As we ease into our new normal under level two, Thursday promises to be an insightful day for the agriculture sector.
From the comforts of our own homes, we attend the Produce Marketing Association’s (PMA) Fresh Connection: Southern Africa digital conference. We attentively listen as Dr Adre Minaar-Ontong imparts wisdom and advice on a thriving career as a plant breeder in AgriSETA Learner Connect, and the minister for agriculture lends a helping hand through the bull distribution project in the Western Cape.
Final day of Fresh Connections: Southern Africa
Following two engaging days of information sharing, the final day of the PMA’s Fresh Connections: Southern Africa conference promises to keep up the momentum. Over the course of three days, renowned industry experts and thought leaders explored the issues from different perspectives to allow attendees from all parts of the value chain to navigate the unpredictable environment brought on by the novel coronavirus.
Day three kicks off at 10:00 with a session called “What’s next? The future of fresh produce in Southern Africa.” It delves into the current crisis and the strain the global pandemic has brought to our shores. Looking into the future beyond the virus, a panel of experts will
explore industry predictions and help producers pivot business strategy in the long term. The panel includes, among others, prof. Phillipe Burger, vice dean at the University of the Free State’s faculty of economics and management sciences, the Bureau for Food and Agricultural Policy’s prof. Ferdi Meyer and chief economist at the National Agricultural Marketing Council, Dr Sifiso Ntombela.
The proceedings of the day conclude with an hour-long discussion starting at 11:30 titled “Stay ahead of the curve – the latest consumer and retail trends.” Speakers include Shereen Tromp, senior consultant at Euromonitor International and Sarina de Beer, managing director for Ask Africa. The powerhouse duo will look into developments that enable producers to “stay ahead of the curve” and explore the latest trends in the industry.
Meet a senior lecturer in plant breeding
Want to learn the art and science of manipulating heritability in plants for human benefit? Well, why not consider a career as plant breeder. In today’s AgriSETA Learner Connect we speak to Dr Adre Minnar-Ontong, senior lecturer in plant breeding at the University of the Free State.

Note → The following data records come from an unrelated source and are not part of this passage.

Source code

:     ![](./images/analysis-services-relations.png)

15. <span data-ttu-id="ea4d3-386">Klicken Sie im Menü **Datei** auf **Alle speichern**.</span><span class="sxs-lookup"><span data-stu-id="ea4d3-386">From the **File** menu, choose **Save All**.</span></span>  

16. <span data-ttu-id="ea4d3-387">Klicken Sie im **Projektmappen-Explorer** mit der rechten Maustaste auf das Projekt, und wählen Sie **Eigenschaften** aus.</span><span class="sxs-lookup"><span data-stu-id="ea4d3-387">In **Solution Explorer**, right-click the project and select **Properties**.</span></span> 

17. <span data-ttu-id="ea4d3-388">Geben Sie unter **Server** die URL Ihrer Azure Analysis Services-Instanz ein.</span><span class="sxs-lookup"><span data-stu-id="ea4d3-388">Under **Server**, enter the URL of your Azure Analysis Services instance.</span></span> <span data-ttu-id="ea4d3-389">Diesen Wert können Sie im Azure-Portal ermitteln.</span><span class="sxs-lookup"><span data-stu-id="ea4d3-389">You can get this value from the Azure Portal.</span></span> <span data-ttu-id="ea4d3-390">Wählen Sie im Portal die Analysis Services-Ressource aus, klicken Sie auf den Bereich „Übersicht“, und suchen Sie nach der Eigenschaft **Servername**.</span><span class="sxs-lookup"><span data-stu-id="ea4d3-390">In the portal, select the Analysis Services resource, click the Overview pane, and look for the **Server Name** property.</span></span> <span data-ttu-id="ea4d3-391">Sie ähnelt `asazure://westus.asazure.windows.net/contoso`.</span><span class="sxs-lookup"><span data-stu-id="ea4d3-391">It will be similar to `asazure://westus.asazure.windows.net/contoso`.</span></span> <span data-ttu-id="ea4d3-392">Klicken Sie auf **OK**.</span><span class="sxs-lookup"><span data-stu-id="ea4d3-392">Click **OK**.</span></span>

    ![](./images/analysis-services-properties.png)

AgriSETA Learner Connect is proudly brought to you by Food For Mzansi and transmitted on 19 different community radio stations throughout the country.
In today’s delivery, Minaar-Ontong explains that the career is quite the adventure and merges the best of two worlds by combining engineering and securing food security in the country.
In its simplest definition a plant breeder crosses two plants to produce an offspring that shares the best characteristics of the two parent plants. Throughout history the field has helped farmers solve complex challenges while also appeasing the appetites of consumers.
Missed the previous episode of the AgriSETA Learner Connect podcast? Listen here.
Small-scale producers receive bull power
The bull distribution project championed by the Western Cape department of agriculture is in full swing. This after minister Dr Ivan Meyer yesterday handed over registered bulls to seven small-scale producers in the province.
The initiative was established in 2016 in collaboration with the farmer support and development and veterinary services programmes and aims to distribute bulls with good genetic material to future commercial farmers in the province.
To date 41 bulls have been distributed to 26 small scale farmers in the Overberg, Eden, West Coast and Swartland Districts. This number will increase to 66 by the end of 2020.
Speaking at the event, Meyer highlighted that the project brings together three of his key priorities, namely market access, research and farmer support and development.
He said the Western Cape currently produces approximately 14% of the national beef output. “The intention is to increase the participation of small-scale beef producers in the beef market in the Western Cape and ultimately on a national scale.”
While the contribution by small-scale producers is relatively small, Meyer said making top breed genetics available to small-scale farmers can increase the volume and quality of the beef they produce, which will enable easier and greater access to the market.
Dr Mogale Sebopetse, head of the the Western Cape department of agriculture, committed the department to continuous support of small-scale farmers in the province through advisory and veterinary support services.